Collection entries
Segment Open

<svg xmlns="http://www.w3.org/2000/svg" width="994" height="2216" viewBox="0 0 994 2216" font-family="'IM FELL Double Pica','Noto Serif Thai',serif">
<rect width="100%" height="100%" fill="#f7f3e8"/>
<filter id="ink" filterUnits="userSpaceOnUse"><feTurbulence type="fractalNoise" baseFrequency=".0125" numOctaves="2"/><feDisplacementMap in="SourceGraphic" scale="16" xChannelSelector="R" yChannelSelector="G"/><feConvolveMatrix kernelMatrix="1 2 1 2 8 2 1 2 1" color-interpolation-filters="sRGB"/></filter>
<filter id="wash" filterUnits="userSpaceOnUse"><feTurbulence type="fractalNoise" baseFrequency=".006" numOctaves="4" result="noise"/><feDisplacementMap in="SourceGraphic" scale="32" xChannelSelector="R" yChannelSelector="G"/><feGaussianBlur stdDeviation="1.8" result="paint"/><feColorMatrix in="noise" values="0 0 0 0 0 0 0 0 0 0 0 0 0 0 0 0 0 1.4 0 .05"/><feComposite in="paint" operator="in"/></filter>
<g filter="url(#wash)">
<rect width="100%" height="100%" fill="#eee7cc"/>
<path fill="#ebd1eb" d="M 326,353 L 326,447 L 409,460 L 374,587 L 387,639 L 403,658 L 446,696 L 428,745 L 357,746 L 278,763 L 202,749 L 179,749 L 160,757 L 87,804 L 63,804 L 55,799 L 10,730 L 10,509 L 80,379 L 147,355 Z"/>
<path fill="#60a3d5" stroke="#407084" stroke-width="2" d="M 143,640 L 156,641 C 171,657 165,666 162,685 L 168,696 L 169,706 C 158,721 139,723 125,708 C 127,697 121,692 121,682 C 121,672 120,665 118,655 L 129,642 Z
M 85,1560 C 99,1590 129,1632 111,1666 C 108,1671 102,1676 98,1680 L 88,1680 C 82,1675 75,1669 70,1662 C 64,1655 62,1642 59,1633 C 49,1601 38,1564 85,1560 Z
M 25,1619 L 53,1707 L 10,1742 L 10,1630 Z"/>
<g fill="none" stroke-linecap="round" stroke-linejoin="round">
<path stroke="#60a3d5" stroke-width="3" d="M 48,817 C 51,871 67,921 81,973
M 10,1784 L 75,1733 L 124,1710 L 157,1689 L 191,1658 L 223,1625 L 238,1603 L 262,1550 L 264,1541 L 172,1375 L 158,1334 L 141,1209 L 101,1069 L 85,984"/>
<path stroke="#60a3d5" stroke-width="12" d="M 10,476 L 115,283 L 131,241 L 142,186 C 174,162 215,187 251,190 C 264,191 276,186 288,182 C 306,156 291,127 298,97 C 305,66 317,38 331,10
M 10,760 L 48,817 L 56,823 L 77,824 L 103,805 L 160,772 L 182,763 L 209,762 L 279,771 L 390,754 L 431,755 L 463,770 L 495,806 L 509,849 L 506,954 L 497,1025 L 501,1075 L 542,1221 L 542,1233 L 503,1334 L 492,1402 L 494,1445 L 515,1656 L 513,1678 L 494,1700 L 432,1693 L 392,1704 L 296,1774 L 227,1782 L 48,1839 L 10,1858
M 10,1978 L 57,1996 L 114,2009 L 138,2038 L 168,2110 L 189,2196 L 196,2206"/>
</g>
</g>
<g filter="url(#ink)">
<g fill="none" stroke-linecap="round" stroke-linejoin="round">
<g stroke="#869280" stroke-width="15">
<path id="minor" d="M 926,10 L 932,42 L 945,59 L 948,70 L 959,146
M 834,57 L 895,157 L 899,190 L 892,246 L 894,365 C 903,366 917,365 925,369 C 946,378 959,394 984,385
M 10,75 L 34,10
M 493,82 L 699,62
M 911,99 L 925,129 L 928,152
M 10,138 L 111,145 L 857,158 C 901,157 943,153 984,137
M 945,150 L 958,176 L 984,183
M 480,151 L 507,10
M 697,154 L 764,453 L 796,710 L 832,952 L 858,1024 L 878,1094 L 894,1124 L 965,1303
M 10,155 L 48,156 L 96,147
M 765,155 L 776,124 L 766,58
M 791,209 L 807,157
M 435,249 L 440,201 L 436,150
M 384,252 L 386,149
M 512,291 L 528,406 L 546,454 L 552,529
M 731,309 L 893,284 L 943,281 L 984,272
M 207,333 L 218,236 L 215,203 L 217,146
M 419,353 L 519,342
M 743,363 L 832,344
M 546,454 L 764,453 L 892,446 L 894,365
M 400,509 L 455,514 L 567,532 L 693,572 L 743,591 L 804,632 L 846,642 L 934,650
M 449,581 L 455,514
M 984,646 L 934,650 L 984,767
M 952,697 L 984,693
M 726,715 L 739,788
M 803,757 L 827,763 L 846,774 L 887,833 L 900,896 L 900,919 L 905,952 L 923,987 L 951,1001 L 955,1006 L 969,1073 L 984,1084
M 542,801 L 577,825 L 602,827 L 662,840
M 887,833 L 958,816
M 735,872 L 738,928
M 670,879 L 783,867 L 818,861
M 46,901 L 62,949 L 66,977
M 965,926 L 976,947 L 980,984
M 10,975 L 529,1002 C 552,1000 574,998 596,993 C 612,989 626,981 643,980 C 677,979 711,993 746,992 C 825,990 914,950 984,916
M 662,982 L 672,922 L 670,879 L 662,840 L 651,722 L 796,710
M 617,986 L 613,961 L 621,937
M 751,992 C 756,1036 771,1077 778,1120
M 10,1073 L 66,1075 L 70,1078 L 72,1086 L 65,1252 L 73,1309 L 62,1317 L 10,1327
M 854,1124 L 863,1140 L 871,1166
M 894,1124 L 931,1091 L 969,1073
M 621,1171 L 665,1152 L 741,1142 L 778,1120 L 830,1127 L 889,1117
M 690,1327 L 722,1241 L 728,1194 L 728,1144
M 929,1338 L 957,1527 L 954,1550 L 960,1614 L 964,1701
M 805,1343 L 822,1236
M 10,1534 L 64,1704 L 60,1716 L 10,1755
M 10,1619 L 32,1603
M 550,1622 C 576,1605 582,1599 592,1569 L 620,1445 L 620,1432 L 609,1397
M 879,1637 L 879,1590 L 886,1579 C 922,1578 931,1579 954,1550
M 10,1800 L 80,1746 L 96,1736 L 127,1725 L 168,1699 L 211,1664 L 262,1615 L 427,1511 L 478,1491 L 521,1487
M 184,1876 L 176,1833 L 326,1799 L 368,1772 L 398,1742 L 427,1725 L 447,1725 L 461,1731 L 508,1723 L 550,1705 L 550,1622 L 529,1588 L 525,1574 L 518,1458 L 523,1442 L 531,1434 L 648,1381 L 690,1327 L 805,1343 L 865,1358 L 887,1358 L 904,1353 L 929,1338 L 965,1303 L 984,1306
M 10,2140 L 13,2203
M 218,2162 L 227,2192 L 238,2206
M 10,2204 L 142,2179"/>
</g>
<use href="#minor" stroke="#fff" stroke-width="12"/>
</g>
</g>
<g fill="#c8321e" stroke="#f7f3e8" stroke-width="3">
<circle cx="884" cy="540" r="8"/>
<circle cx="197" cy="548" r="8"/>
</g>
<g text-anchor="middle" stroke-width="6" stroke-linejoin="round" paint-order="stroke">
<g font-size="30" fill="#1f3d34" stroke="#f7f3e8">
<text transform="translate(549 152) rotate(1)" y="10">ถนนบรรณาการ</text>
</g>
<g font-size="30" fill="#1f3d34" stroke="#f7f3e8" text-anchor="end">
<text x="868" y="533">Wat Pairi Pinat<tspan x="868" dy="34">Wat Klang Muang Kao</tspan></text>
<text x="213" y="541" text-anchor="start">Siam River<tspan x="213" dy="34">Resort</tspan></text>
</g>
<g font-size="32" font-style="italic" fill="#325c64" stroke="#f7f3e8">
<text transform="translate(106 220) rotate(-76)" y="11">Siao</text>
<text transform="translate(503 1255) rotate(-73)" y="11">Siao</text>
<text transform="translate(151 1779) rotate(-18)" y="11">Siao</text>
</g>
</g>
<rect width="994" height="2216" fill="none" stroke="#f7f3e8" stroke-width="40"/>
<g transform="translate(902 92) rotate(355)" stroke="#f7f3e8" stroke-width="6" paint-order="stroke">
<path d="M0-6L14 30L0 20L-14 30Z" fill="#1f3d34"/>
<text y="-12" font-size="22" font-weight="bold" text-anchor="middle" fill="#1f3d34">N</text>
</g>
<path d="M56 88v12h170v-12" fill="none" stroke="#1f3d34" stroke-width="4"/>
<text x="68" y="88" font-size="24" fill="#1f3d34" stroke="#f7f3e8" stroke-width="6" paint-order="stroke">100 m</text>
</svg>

Segment Closed

* [WORK ORDER] Report how many lines of the records above contain the word "wash", giving only the number.

* [EXERCISE ANSWER] 2